One of the fundamental protections of the National Labor Relations Act is that employers may not discipline employees for engaging in concerted activities relating to the terms and conditions of their employment.  Whether an employee has engaged in statutorily protected activity, however, is not always clear – especially when the activity involves profane or obscene conduct that would seem to cross the line in any other context.

For example, the Second Circuit Court of Appeals just considered whether an employee lost the protection of the NLRA when he took to social media in an expletive-laden rant on the eve of a union election.  The employee in the case, Perez, had worked for thirteen years as a server for a catering company, Pier Sixty, which was undergoing a tense union-organizing campaign.  Two days before the election, Perez received some directions from his supervisor that he felt were delivered in a “harsh tone” and that he viewed as further evidence of the company’s continuing disrespect for employees. So, during a break, Perez commented about the incident on his Facebook page, saying: “Bob is such a NASTY MOTHER FUCKER don’t know how to talk to people!!!! Fuck his mother and his entire fucking family!!!! What a LOSER!!!! Vote YES for the UNION!!!!!!!”  After learning of the post, the company terminated Perez.
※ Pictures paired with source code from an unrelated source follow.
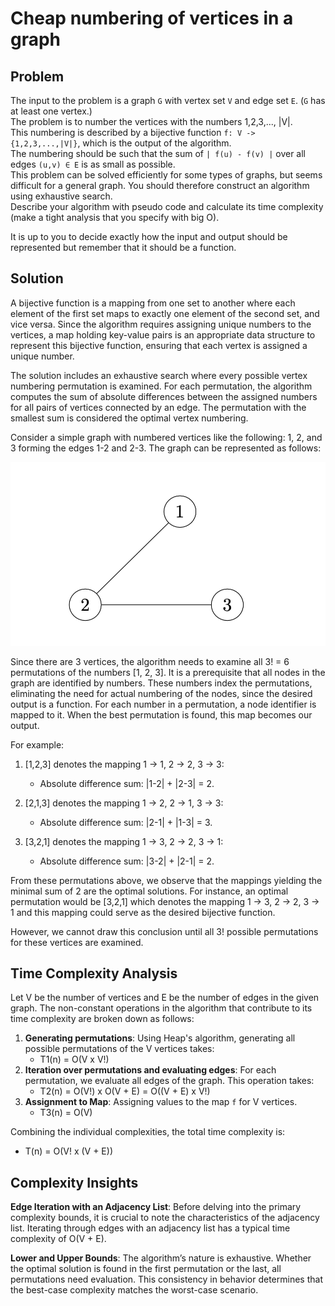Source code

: # Cheap numbering of vertices in a graph

## Problem

The input to the problem is a graph `G` with vertex set `V` and edge set `E`. (`G` has at least one vertex.)  
The problem is to number the vertices with the numbers 1,2,3,..., |V|.  
This numbering is described by a bijective function `f: V -> {1,2,3,...,|V|}`, which is the output of the algorithm.  
The numbering should be such that the sum of `| f(u) - f(v) |` over all edges `(u,v) ∈ E` is as small as possible.  
This problem can be solved efficiently for some types of graphs, but seems difficult for a general graph. You should therefore construct an algorithm using exhaustive search.  
Describe your algorithm with pseudo code and calculate its time complexity (make a tight analysis that you specify with big O).  

It is up to you to decide exactly how the input and output should be represented but remember that it should be a function.

## Solution

A bijective function is a mapping from one set to another where each element of the first set maps to exactly one element of the second set, and vice versa. Since the algorithm requires assigning unique numbers to the vertices, a map holding key-value pairs is an appropriate data structure to represent this bijective function, ensuring that each vertex is assigned a unique number.

The solution includes an exhaustive search where every possible vertex numbering permutation is examined. For each permutation, the algorithm computes the sum of absolute differences between the assigned numbers for all pairs of vertices connected by an edge. The permutation with the smallest sum is considered the optimal vertex numbering.

Consider a simple graph with numbered vertices like the following: 1, 2, and 3 forming the edges 1-2 and 2-3. The graph can be represented as follows:

![Simple Graph Representation](graph.png)

Since there are 3 vertices, the algorithm needs to examine all 3! = 6 permutations of the numbers [1, 2, 3]. It is a prerequisite that all nodes in the graph are identified by numbers. These numbers index the permutations, eliminating the need for actual numbering of the nodes, since the desired output is a function. For each number in a permutation, a node identifier is mapped to it. When the best permutation is found, this map becomes our output.

For example:

1. [1,2,3] denotes the mapping 1 -> 1, 2 -> 2, 3 -> 3:
    - Absolute difference sum: |1-2| + |2-3| = 2.

2. [2,1,3] denotes the mapping 1 -> 2, 2 -> 1, 3 -> 3:
    - Absolute difference sum: |2-1| + |1-3| = 3.

3. [3,2,1] denotes the mapping 1 -> 3, 2 -> 2, 3 -> 1:
    - Absolute difference sum: |3-2| + |2-1| = 2.

From these permutations above, we observe that the mappings yielding the minimal sum of 2 are the optimal solutions. For instance, an optimal permutation would be [3,2,1] which denotes the mapping 1 -> 3, 2 -> 2, 3 -> 1 and this mapping could serve as the desired bijective function.

However, we cannot draw this conclusion until all 3! possible permutations for these vertices are examined.

## Time Complexity Analysis

Let V be the number of vertices and E be the number of edges in the given graph. The non-constant operations in the algorithm that contribute to its time complexity are broken down as follows:

1. **Generating permutations**: Using Heap's algorithm, generating all possible permutations of the V vertices takes:
    - T1(n) = O(V x V!)
2. **Iteration over permutations and evaluating edges**: For each permutation, we evaluate all edges of the graph. This operation takes:
    - T2(n) = O(V!) x O(V + E) = O((V + E) x V!)
3. **Assignment to Map**: Assigning values to the map `f` for V vertices.
    - T3(n) = O(V)

Combining the individual complexities, the total time complexity is:
- T(n) = O(V! x (V + E))

## Complexity Insights

**Edge Iteration with an Adjacency List**: Before delving into the primary complexity bounds, it is crucial to note the characteristics of the adjacency list. Iterating through edges with an adjacency list has a typical time complexity of O(V + E). 

**Lower and Upper Bounds**: The algorithm’s nature is exhaustive. Whether the optimal solution is found in the first permutation or the last, all permutations need evaluation. This consistency in behavior determines that the best-case complexity matches the worst-case scenario.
Perez filed a charge with the NLRB claiming that he was terminated for engaging in protected concerted activities and the NLRB ultimately agreed.   On a petition for review by Pier Sixty, the Second Circuit acknowledged that an employee may act in such an abusive manner that he or she loses the protection of the NLRA.  However, under a “totality of circumstances” test as applied by the NLRB in recent social media cases, the court found that the evidence supported the NLRB’s decision that Perez’s obscenity-laced post was not “so egregious as to exceed the Act’s protection.” Recognizing that social media has become a “key medium” for communication among coworkers, the court found that even though the Facebook post may have been visible to the whole world, the comments were not made in the immediate presence of customers or at a company event and were therefore distinguishable from other cases involving opprobrious “public outbursts.”  And, although Perez’s post was dominated by “vulgar attacks,” the subject matter of the post nonetheless referenced workplace concerns and was made in the context of a tense organizing campaign.  Also tilting the balance in favor of affirming the NLRB’s decision was the fact that the evidence demonstrated that profanity was common in the workplace and that Perez’s termination was the first time the company had disciplined an employee for profanity.

For employers, the lesson from this case is that context matters.  Even the Second Circuit noted that this case sat “at the outer-bounds of protected, union-related comments.”  Determining where those outer-bounds end, however, requires employers to consider an employee’s activity in light of the circumstances in which it occurs.